I l 12 settembre saranno trent’anni che a Potenza Danilo Restivo attirò la sedicenne Elisa Claps alla Santissima Trinità, la uccise e nascose il corpo nel sottotetto. La famiglia denunciò subito la scomparsa di Elisa ma la chiesa non venne perquisita: il parroco aveva chiuso ed era partito. Al ritorno disse di non conoscere Restivo. Non era vero.

Il corpo rimase lì per anni. Nessuno lo segnalò al Pm, ma è difficile che non sia stato mai visto: a un certo punto nel sottotetto furono fatti dei lavori di muratura a 15 centimetri dal cadavere, malamente coperto di tegole. Non solo: un prete seppe di quella presenza dalle donne delle pulizie ma avvisò il vescovo, non la polizia. Gli disse che era stato trovato un cranio ma quello non se ne diede per inteso. Anni dopo in tribunale disse di aver capito “un ucraino”. Restivo ebbe tempo, fortuna e coperture. E nove anni dopo in Inghilterra uccise un’altra donna, Heather Barnett.
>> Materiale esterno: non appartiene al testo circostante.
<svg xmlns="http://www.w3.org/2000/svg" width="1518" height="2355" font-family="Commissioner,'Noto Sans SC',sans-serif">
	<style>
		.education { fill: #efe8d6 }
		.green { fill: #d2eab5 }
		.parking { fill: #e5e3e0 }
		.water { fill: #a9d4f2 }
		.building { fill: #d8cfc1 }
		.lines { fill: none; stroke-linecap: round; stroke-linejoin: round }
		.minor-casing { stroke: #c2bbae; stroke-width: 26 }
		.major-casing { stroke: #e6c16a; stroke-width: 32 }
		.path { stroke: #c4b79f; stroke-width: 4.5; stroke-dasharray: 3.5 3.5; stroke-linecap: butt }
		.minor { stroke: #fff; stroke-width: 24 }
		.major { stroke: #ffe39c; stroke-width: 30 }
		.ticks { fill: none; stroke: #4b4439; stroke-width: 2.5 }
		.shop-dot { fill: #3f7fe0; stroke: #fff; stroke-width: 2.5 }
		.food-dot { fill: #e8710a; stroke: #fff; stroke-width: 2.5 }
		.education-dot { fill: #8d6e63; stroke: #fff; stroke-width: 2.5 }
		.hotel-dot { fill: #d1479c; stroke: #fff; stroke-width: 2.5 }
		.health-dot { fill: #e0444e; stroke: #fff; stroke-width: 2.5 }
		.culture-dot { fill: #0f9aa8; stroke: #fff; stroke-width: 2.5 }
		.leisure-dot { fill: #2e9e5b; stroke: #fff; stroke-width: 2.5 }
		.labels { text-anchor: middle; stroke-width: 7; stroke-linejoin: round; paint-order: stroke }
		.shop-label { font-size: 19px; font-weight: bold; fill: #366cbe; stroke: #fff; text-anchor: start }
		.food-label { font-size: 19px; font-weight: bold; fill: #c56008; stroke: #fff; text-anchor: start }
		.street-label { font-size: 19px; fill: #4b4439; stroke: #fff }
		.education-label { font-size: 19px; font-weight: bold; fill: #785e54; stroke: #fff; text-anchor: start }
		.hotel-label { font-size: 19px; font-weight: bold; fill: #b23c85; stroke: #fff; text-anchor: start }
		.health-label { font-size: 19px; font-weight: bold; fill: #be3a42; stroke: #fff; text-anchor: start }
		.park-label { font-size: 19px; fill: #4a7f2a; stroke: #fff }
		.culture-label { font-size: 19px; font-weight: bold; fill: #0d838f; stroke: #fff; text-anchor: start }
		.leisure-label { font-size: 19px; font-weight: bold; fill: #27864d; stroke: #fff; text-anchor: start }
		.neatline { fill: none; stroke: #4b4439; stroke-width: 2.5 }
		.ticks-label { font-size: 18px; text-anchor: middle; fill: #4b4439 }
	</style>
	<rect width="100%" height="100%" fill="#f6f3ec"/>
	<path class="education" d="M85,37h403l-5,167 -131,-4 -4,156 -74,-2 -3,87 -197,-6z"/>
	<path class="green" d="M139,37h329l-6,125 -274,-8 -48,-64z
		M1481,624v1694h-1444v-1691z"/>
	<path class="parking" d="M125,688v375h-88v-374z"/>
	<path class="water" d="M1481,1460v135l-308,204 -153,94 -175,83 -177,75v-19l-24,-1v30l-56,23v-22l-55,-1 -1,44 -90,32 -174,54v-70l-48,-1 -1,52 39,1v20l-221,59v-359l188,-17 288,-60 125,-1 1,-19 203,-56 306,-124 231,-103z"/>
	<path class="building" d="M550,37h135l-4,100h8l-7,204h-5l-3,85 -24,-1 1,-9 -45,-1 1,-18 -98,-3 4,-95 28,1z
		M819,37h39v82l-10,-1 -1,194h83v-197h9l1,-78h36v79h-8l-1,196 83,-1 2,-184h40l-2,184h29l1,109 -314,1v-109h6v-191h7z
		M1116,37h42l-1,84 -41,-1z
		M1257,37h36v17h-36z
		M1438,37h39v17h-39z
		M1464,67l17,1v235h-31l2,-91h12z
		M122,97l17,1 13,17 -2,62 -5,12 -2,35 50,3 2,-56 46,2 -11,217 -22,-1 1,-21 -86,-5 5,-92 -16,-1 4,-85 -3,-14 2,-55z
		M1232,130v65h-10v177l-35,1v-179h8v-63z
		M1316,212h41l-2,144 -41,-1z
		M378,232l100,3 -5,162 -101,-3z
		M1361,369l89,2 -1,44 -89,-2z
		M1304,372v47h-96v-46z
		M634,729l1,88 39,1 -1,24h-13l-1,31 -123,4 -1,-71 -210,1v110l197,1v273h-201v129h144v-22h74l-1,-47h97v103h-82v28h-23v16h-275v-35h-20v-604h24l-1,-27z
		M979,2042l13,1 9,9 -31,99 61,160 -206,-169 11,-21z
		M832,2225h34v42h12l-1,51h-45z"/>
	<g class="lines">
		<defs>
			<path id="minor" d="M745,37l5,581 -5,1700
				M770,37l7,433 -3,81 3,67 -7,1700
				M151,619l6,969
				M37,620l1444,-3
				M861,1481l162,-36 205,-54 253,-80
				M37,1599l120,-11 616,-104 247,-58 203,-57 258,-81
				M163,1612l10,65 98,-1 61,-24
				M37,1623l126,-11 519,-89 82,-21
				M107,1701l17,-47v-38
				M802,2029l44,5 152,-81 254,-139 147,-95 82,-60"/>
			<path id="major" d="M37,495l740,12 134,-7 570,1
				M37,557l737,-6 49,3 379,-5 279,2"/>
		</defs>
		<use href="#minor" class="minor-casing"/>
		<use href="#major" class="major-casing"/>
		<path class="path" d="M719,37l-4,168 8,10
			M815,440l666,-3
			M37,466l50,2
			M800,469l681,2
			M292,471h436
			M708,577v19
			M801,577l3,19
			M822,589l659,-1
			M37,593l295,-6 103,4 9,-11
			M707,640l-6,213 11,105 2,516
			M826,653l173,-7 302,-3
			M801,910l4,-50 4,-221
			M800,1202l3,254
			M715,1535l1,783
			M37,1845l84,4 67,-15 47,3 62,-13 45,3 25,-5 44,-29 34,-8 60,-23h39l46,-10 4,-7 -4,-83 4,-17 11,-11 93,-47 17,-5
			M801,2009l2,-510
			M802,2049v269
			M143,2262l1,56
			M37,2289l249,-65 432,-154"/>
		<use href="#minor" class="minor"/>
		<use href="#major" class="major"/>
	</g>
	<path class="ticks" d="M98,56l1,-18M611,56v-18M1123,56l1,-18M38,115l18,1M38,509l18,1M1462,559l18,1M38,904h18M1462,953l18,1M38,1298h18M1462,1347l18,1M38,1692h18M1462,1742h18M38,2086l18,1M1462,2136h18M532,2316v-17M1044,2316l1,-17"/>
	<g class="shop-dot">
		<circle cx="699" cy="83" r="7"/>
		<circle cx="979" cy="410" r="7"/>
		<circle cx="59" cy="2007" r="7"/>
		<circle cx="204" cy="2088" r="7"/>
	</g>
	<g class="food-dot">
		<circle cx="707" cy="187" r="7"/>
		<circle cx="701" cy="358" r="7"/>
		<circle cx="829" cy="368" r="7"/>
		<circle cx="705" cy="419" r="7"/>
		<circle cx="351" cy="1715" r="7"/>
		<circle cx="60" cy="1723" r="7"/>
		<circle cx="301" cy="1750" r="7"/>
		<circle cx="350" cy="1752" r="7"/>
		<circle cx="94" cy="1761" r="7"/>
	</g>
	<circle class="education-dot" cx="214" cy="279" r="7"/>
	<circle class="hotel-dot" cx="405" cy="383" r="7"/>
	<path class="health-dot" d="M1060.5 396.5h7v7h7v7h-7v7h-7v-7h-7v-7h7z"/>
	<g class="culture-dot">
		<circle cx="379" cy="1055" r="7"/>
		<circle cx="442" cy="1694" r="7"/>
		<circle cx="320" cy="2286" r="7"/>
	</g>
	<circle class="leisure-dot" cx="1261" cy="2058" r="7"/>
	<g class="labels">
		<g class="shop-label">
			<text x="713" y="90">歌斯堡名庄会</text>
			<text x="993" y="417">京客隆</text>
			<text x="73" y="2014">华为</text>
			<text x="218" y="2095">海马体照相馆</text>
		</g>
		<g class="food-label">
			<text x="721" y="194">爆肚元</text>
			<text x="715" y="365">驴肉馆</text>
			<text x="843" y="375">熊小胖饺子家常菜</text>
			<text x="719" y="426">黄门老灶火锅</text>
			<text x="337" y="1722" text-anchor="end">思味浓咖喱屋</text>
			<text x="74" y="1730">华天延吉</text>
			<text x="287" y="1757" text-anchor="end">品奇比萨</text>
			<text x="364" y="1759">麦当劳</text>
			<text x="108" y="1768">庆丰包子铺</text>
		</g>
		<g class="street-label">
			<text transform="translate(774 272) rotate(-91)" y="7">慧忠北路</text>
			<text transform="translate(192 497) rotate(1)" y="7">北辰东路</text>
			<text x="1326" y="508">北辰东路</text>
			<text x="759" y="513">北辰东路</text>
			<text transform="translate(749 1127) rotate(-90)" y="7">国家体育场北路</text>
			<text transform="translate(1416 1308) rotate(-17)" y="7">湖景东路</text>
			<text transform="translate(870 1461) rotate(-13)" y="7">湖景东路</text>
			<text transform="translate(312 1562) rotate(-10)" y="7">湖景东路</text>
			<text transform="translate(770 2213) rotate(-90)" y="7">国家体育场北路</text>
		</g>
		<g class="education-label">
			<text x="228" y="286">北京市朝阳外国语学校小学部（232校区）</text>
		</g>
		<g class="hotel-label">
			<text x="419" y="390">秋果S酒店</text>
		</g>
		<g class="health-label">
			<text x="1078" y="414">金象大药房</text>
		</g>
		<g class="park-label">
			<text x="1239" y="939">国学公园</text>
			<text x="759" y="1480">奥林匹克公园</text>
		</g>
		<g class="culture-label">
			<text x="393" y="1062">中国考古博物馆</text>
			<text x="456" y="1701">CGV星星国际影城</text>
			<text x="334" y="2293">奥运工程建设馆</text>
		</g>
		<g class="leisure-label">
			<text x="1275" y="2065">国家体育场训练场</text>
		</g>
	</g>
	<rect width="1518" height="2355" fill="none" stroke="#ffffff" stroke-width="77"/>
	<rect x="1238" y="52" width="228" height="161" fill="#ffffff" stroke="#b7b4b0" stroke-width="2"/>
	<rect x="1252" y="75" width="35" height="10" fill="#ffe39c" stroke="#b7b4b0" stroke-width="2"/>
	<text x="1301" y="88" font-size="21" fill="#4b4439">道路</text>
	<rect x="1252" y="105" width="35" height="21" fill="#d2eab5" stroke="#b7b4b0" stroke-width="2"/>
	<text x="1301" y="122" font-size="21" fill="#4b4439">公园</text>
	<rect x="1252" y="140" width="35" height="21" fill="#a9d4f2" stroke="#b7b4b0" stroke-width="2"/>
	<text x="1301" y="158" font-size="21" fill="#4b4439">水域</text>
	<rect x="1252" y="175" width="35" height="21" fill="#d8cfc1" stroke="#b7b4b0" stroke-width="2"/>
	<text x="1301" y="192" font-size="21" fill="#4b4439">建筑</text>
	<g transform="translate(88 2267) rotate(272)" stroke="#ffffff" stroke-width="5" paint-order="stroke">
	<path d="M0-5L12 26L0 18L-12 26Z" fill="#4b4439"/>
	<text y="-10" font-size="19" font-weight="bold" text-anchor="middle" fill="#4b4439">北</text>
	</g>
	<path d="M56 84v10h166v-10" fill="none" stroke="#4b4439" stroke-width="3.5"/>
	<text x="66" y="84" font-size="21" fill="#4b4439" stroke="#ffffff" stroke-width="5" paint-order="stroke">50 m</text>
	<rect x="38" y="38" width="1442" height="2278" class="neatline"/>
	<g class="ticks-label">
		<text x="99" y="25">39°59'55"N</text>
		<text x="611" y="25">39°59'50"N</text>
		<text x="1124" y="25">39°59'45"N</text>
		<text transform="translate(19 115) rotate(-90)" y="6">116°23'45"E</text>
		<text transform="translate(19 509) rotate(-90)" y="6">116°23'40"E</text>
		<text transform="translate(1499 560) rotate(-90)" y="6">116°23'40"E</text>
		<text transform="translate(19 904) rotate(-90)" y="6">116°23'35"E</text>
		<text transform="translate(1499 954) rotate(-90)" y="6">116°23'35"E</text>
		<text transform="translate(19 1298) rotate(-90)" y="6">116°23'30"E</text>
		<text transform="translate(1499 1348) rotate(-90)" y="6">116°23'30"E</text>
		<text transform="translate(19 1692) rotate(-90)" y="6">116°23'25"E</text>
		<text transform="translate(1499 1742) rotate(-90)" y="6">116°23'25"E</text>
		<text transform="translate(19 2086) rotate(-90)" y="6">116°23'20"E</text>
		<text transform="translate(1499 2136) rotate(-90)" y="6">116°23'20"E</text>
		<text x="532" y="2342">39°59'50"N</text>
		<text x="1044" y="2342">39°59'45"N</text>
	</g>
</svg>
Ieri la chiesa è stata riaperta, anche se pudicamente solo alla “preghiera silenziosa”. Ma è il silenzio che ha offeso Elisa Claps dopo la morte e ha condannato Heather Barnett. Servono parole e chiarezza, non silenzio. A che serve una chiesa dove si prega solo a occhi bassi, perché lo sguardo che si leva si imbatte nel sottotetto?